Continuing on the topic of my last post, I’d like to try and frame the question more precisely. It goes like this:
Do you think that longer feature stories should be created solely for a web audience? I’m not talking about putting up an online version of a story initially meant for a printed magazine. I’m talking about straight to web.
I’d like your opinions.
The reason I’m asking, …I went around searching for other universities who go beyond the short and simple press-release mentality on the web. I went looking for great feature writing. And I found a few nice examples. A great majority though, were simply online versions of printed university magazine articles. The kind that stuck out to me were the feature stories born and bred for the web:
The University of Texas does a great job of highlighting feature stories on their homepage.
Check out the archive of all the 2008 features:
http://www.utexas.edu/features/2008/
Another great example is Mizzou Wire, from the University of Missouri.

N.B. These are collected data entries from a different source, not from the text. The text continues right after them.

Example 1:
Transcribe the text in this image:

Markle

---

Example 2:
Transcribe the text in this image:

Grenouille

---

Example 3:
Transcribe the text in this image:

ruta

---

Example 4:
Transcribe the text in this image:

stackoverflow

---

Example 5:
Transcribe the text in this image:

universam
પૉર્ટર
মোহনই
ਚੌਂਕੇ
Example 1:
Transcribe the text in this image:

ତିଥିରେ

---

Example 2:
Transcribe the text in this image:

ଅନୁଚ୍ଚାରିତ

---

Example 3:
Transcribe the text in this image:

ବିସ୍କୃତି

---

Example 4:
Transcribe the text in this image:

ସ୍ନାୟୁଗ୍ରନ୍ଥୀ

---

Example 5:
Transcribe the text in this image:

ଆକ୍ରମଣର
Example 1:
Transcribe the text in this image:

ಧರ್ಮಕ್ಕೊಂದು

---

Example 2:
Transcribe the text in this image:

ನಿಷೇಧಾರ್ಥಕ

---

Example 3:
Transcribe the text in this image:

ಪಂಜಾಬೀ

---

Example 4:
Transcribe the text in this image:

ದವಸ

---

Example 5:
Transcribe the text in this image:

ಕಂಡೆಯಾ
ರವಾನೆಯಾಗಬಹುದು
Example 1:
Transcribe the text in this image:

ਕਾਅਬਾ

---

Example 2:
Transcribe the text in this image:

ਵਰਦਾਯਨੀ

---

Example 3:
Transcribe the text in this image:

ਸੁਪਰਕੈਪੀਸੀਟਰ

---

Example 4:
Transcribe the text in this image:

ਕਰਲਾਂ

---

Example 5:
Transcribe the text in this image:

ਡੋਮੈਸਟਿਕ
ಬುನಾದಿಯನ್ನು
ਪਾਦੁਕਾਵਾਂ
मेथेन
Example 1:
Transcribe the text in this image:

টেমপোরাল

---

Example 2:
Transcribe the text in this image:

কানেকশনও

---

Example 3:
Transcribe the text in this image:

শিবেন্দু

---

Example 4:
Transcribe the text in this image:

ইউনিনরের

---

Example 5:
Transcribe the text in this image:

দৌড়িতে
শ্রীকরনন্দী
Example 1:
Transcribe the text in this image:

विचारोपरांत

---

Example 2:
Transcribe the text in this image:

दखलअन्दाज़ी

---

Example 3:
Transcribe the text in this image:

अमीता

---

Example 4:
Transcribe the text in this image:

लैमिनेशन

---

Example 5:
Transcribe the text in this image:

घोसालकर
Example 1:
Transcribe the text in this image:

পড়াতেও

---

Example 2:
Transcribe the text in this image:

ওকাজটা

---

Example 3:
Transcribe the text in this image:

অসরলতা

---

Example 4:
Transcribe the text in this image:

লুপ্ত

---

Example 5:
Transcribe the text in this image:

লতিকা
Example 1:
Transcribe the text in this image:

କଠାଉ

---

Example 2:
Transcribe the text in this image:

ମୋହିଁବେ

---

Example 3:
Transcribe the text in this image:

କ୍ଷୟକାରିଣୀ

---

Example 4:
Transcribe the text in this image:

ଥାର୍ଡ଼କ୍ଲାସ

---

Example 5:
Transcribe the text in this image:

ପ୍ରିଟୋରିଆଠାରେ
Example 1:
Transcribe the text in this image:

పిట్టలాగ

“A lot happens here at Mizzou. Researchers and teachers virtually live in labs and classrooms and tackle topics ranging from disease to politics. Students learn, compete, volunteer, cheer and much more. Big events and big-time performers come and go. Athletes win and lose. There are plenty of stories to go around.

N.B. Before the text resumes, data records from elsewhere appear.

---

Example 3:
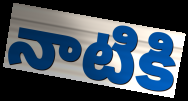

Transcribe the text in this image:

నాటికి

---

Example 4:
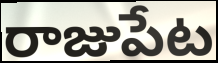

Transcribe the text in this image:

రాజుపేట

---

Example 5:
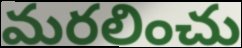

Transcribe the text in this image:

మరలించు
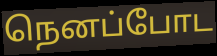
நெனப்போட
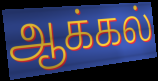
ஆக்கல்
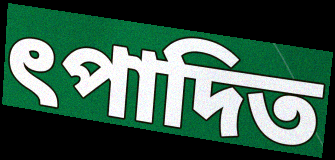
ৎপাদিত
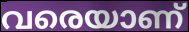
വരെയാണ്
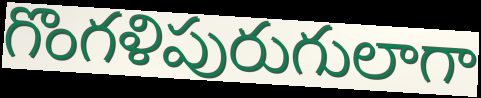
గొంగళిపురుగులాగా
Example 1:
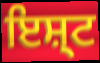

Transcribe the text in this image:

ਇਸ਼੍ਟ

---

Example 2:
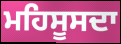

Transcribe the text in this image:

ਮਹਿਸੂਸਦਾ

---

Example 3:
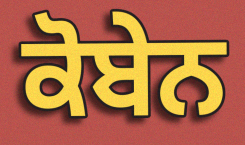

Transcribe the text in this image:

ਕੋਬੇਨ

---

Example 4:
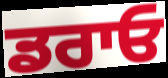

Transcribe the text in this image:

ਡਰਾਓ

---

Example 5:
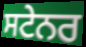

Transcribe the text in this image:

ਸਟੇਨਰ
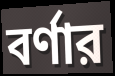
বর্ণার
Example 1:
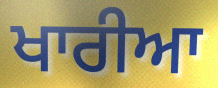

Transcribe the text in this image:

ਖਾਰੀਆ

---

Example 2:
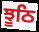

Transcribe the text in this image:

ਝੂਠਿ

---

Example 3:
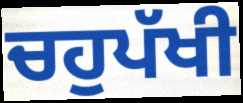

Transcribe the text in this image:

ਚਹੁਪੱਖੀ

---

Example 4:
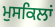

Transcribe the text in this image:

ਮੁਸਕਿਲਾਂ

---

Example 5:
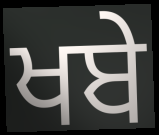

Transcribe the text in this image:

ਖਬੇ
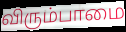
விரும்பாமை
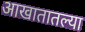
आखातातल्या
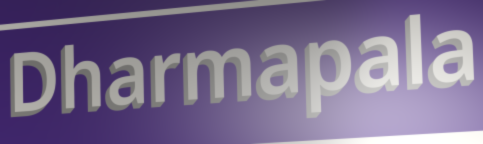
Dharmapala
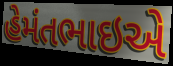
હેમંતભાઇએ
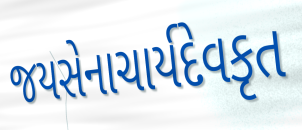
જયસેનાચાર્યદેવકૃત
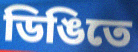
ডিঙিতে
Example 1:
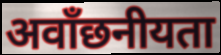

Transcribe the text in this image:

अवाँछनीयता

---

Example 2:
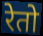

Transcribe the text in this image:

रेतो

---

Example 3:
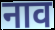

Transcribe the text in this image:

नाव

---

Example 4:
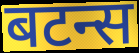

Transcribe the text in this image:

बटन्स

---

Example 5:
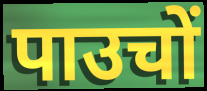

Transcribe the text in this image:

पाउचों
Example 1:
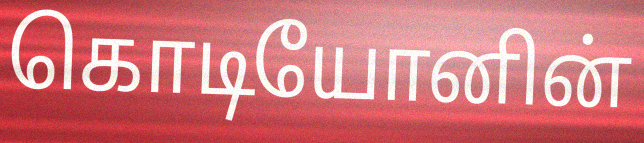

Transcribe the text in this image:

கொடியோனின்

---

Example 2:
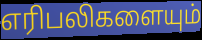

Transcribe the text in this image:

எரிபலிகளையும்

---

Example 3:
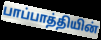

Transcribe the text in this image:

பாப்பாத்தியின்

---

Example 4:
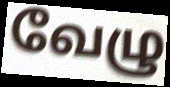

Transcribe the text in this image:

வேழு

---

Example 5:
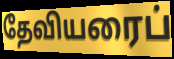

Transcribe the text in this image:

தேவியரைப்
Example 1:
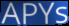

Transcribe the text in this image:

APYs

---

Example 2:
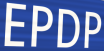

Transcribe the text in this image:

EPDP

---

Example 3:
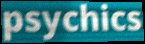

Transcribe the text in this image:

psychics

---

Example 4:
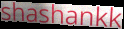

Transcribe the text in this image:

shashankk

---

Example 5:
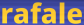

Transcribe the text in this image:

rafale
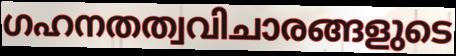
ഗഹനതത്വവിചാരങ്ങളുടെ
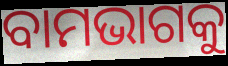
ବାମଭାଗକୁ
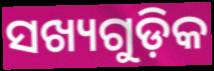
ସଖ୍ୟଗୁଡ଼ିକ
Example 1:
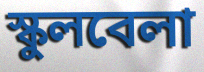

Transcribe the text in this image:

স্কুলবেলা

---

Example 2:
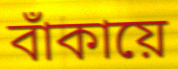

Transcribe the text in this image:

বাঁকায়ে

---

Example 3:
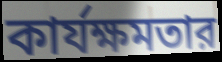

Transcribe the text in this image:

কার্যক্ষমতার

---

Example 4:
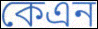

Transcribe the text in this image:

কেএন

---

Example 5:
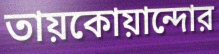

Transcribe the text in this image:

তায়কোয়ান্দোর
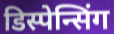
डिस्पेन्सिंग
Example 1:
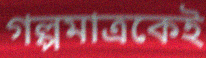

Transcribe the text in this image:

গল্পমাত্রকেই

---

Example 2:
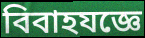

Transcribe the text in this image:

বিবাহযজ্ঞে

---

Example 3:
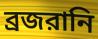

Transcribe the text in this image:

ব্রজরানি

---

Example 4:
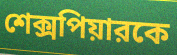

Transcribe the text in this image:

শেক্সপিয়ারকে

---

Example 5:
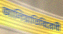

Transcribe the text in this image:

জালিয়াতিবিরোধী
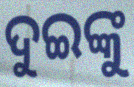
ଦୁଇଙ୍କୁ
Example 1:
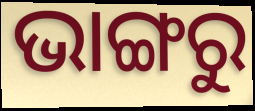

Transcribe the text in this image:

ଭାଙ୍ଗରୁ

We’ll be telling some of those stories at Mizzou Wire, the University’s new news and features Web site. We’ll include news briefs and deeper features. We’ll tell stories in words, photos, audio and video. We’ll also share stories from the many great outlets around campus and beyond.”
I’m looking for more academic/institutional examples. Know of any?
Related:






December 18th, 2008 at 6:10 am
Duke Research is a web-only magazine published every month with stories – often multimedia – developed just for it.
Karl Bates, Duke Research Editor, will be giving in early March an encore presentation of the webinar he presented for the series Stop the Presses last June: http://higheredexperts.com/stopthepresses
December 18th, 2008 at 6:19 am
Hi Drew, good examples. I’m new to higher education so I can’t come up with any examples as good that I’ve come across but I’m certain that this is a direction that we should all be taking. I’ve been working on museum and gallery websites for the last few years and we were certainly developing in-depth web-only features.
I’m always disappointed to see links straight through to press releases on public-facing homepages. It’s become the cliched standard test for job applicants for web editor posts to ask them to take a press release and make it suitable for web, but then in reality so many organisations just dump the press release out, complete with notes for editors and press officer contact details at the bottom.
Features ‘born and bred for the web’ can do so much more than the printed magazine article, with well-researched links to high quality relevant material, the opportunity for readers to interact with feedback, addition of video, etc.
December 18th, 2008 at 12:04 pm
Not to toot my own horn, but we do straight-to-web feature writing on a weekly basis at Tufts. Our archive is here:
http://www.tufts.edu/home/feature/?p=archives
The features, which are currently the main feature of the homepage at http://www.tufts.edu, are a mix of stories, slideshows, video, photo galleries and other content. There are some magazine features mixed in there, but the vast majority is original, bred-for-web feature content.
December 18th, 2008 at 1:38 pm
I know the University of Kansas has a features page, but I don’t know if this is a regurgitation of the print product (if one such exists).
http://www.features.ku.edu/
A lot of the stories seem to be “webby,” ranging from only text to only a video/photo gallery to any combination in between (and even QT 360 VR tours!). The design could be cleaned up and consolidated a bit, but you can see there is real effort to tell a story on what the university and its students are about.
December 18th, 2008 at 3:01 pm
Thanks for the shout-out! We have fun doing what we do and it’s nice to be recognized for it.
December 18th, 2008 at 5:50 pm
I think it really depends what you have in-house to generate and sustain these sorts of stories. I think they’re needed and I know I’ve been at a few institutions where this has been part of the conversation, but so many schools are stretched and frankly, are so entrenched in their current processes that it can be a hard pivot to stop doing what “we know works” to allocate time and effort towards something new. I suspect that this one of those areas where the leading institutions with the wherewithal to initiate will continue to lead the way and then that will give other schools who might want to do it, enough political cover to initiate such things on their own, in the name of keeping up with the Joneses.
December 31st, 2008 at 8:21 am
Check out http://www.cmu.edu
January 6th, 2009 at 5:46 pm
At the University of Minnesota, we recently launched a new home page (www.umn.edu) and put an end to printed publications. We try to present stories now in many different ways and trying to figure out when other elements should be introduced (eg, multimedia).
Here is a feature story we just posted: http://www1.umn.edu/news/features/UR_CONTENT_088861.html
Not sure what the best approach is, as we are trying to break it down ourselves, but for the most part I think the resolution is bringing multiple elements together.